### WORK TO COMPLETE
Copy the lines below word for word, everything from the line containing "collectors: J. W. Chickering Jr." down to the line containing "name author: (Lauterb.) Diels", and nothing else.

** START OF ENTRIES **

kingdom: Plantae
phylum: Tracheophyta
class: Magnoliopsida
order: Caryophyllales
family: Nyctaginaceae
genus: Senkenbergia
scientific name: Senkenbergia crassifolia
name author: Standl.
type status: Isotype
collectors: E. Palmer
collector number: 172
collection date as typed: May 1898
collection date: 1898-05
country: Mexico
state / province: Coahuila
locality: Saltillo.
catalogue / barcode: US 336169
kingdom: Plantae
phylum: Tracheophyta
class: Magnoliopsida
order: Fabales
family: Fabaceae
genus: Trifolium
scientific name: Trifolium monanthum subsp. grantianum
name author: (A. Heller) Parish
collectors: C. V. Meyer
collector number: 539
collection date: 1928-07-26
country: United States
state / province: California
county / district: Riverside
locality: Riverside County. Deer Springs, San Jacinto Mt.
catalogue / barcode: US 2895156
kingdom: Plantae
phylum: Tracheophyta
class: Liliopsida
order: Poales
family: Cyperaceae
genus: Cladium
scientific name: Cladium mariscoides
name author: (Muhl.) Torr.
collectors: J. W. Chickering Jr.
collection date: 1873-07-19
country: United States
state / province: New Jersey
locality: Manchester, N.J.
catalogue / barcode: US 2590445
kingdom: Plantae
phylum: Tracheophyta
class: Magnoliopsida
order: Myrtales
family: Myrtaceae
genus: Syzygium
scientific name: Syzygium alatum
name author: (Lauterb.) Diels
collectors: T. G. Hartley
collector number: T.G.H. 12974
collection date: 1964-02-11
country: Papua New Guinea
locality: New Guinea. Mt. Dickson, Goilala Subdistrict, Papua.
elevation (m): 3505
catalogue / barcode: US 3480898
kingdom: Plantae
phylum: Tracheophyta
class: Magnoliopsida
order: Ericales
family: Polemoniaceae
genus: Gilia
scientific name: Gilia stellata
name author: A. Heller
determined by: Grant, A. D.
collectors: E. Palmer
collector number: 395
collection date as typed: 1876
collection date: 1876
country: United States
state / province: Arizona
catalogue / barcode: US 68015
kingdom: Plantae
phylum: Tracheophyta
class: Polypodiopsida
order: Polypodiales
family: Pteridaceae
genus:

** END OF ENTRIES **

### REPLY TO THE TASK
collectors: J. W. Chickering Jr.
collection date: 1873-07-19
country: United States
state / province: New Jersey
locality: Manchester, N.J.
catalogue / barcode: US 2590445
kingdom: Plantae
phylum: Tracheophyta
class: Magnoliopsida
order: Myrtales
family: Myrtaceae
genus: Syzygium
scientific name: Syzygium alatum
name author: (Lauterb.) Diels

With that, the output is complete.